— Aim of the exercise —
Please copy out every line of text in the items below word for word, and leave the pictures out of your answer.

— Excerpted records —
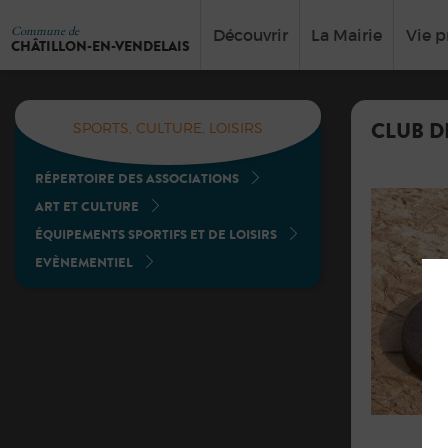
Commune de
Découvrir
La Mairie
Vie p
CHÂTILLON-EN-VENDELAIS
CLUB DE
SPORTS, CULTURE, LOISIRS
RÉPERTOIRE DES ASSOCIATIONS
ART ET CULTURE
ÉQUIPEMENTS SPORTIFS ET DE LOISIRS
EVÈNEMENTIEL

— Answer area —
Commune de
Découvrir
La Mairie
Vie p
CHÂTILLON-EN-VENDELAIS
CLUB DE
SPORTS, CULTURE, LOISIRS
RÉPERTOIRE DES ASSOCIATIONS
ART ET CULTURE
ÉQUIPEMENTS SPORTIFS ET DE LOISIRS
EVÈNEMENTIEL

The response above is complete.